Antonio Gala y Forges fueron los primeros en responder. Les siguieron firmas como Antonio Muñoz Molina, José Saramago, Álvaro Pombo, Tom Sharpe, Ken Follet o Noam Chomsky hasta culminar una larga lista de grandes pensadores. Una vez que el equipo docente logró estas prestigiosas colaboraciones para incitar a la lectura, comenzó otra batalla: la búsqueda de fondos. Elogio de la palabra cuenta con el apoyo del Ayuntamiento de Alcalá de Guadaíra y la Fundación José Manuel Lara. Son 4.000 los ejemplares en la primera tirada y serán repartidos entre los alumnos del centro, colegios, institutos y bibliotecas.

La apuesta de este centro, cuyo director es Javier Hermida, no termina en Elogio de la palabra. El reto de convertir al instituto en un motor cultural para los alumnos, los padres, y para todos los habitantes de Alcalá de Guadaíra se refleja también cada inicio de curso. "En los tres últimos años hemos contado con las lecciones magistrales de Alfonso Guerra, Fernando Savater y José Antonio Marina para la presentación del curso escolar", recuerda Juan Antonio Pérez.

Las semanas temáticas dedicadas al teatro, a la ciencia y a los libros, las visitas a exposiciones, a museos, los certámenes de teatro y música, las recomendaciones de títulos expuestas en las paredes del instituto o las demostraciones de experimentos científicos son otras de las iniciativas impulsadas en el instituto Albero. Se trata de un modo de enseñar que sale de las aulas y del horario rutinario para inundar con actividades culturales cada pasillo del centro docente. Murales, citas de historiadores, matemáticos y escritores están presentes en las paredes del instituto. "Intentamos que los alumnos vivan la cultura y sus conocimientos más allá de las notas, de las asignaturas y de las clases", argumenta el profesor de Lengua y Literatura. Los problemas en el I.E.S. Albero son similares a los de otros centros docentes: hay alumnos con muchos suspensos, familias problemáticas y dificultades de convivencia. Pero los profesores no tiran la toalla y se esfuerzan para que sus estudiantes se superen a sí mismos mediante premios, concursos, y todo tipo de actos relacionados con el conocimiento.

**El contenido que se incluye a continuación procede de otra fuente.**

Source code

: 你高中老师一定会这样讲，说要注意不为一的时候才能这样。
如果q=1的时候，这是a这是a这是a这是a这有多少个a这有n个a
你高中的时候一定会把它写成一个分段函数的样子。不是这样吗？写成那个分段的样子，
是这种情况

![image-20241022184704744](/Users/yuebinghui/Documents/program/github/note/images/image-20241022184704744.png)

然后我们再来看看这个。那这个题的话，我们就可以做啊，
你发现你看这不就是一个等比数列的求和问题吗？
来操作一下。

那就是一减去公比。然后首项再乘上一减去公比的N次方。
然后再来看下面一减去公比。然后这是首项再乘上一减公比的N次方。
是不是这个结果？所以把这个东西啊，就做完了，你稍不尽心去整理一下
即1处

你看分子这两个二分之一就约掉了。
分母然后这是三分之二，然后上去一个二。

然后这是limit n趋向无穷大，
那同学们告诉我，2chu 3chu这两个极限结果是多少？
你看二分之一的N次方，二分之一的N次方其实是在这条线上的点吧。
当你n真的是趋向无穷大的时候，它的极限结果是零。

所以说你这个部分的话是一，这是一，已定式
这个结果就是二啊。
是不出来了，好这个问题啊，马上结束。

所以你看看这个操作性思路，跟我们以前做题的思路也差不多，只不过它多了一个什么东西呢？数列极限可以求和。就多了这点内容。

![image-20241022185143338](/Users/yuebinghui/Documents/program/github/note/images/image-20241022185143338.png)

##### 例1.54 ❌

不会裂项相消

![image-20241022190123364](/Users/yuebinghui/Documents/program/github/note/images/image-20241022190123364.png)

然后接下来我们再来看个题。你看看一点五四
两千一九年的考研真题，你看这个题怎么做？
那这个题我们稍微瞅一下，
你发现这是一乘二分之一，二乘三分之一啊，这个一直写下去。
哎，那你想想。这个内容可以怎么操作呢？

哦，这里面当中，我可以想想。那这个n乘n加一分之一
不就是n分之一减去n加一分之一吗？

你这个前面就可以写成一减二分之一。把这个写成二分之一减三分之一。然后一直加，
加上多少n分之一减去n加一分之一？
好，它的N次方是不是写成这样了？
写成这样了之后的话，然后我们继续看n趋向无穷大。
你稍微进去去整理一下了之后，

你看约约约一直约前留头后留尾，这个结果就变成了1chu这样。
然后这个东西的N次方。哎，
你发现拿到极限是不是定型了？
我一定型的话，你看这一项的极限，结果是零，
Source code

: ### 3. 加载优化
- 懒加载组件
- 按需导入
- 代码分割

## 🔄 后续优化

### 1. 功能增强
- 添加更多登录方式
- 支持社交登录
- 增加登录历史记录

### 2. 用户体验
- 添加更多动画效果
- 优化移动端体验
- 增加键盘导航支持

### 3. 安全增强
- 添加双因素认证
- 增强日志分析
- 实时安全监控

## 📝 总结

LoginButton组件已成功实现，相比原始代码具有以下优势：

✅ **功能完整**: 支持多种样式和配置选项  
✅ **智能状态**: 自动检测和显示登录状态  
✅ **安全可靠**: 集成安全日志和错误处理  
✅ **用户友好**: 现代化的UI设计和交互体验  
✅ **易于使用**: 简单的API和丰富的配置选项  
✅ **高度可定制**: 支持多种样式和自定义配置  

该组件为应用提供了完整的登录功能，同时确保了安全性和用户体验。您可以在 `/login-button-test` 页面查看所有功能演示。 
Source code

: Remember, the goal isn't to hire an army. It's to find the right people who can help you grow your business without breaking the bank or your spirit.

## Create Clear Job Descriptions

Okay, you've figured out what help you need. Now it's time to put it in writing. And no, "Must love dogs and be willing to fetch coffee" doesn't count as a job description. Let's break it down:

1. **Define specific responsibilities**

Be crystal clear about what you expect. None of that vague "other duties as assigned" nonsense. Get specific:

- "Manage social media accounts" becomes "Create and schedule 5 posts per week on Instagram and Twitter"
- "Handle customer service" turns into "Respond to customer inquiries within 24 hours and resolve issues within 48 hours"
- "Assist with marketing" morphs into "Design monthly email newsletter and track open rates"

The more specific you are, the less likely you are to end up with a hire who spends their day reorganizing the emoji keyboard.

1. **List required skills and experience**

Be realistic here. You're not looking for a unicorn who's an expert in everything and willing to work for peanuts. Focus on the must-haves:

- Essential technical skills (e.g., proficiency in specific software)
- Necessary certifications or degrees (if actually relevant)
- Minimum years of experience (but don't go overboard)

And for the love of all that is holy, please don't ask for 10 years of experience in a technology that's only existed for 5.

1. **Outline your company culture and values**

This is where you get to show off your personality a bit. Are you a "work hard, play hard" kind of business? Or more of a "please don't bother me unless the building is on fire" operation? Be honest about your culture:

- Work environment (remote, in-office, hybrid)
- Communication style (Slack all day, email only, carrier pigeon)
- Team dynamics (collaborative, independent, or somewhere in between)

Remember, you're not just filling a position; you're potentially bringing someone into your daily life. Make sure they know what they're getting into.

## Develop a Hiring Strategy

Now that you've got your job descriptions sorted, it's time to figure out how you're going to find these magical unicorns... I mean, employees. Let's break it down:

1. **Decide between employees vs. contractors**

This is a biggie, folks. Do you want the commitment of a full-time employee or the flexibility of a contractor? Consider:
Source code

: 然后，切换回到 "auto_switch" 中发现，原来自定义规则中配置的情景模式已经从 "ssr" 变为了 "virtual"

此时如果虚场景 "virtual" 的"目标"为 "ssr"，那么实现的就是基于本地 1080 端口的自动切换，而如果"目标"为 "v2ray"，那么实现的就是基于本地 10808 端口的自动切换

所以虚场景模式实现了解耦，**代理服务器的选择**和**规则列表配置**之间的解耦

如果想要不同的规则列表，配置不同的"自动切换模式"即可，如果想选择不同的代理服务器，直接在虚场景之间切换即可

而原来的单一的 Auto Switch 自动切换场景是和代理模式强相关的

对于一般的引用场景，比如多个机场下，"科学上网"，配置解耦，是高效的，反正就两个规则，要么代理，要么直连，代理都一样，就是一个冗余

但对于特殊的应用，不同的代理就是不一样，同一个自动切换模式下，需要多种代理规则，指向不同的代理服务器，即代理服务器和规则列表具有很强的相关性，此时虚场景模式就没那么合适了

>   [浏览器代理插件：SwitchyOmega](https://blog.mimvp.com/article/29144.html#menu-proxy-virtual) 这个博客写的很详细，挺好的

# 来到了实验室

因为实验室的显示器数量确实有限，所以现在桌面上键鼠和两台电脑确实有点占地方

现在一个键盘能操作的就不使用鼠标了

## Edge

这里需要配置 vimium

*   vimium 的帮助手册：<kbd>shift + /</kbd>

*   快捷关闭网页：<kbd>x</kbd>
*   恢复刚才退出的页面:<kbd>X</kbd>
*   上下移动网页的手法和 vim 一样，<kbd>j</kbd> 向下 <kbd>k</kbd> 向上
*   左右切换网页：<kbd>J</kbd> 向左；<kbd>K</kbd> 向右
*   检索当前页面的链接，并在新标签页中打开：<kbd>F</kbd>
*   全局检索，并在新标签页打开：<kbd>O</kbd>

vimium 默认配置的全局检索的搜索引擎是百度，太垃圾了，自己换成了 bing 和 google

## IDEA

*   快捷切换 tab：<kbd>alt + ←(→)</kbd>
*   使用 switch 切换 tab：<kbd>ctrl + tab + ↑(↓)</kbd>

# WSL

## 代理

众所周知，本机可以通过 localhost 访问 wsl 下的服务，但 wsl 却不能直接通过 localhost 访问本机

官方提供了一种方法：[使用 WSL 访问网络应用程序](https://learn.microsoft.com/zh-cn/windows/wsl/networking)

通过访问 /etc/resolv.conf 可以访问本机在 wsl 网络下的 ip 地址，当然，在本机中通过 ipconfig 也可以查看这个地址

El curso termina y el claustro ya está inmerso en la programación del próximo año. El centro Albero trabaja para editar un nuevo libro dedicado a la pintura de artistas de Alcalá de Guadaíra. Juan Antonio recomienda a los centros con problemas en sus aulas que "ante las dificultades, lo primero es no resignarse y buscar nuevos caminos en la enseñanza".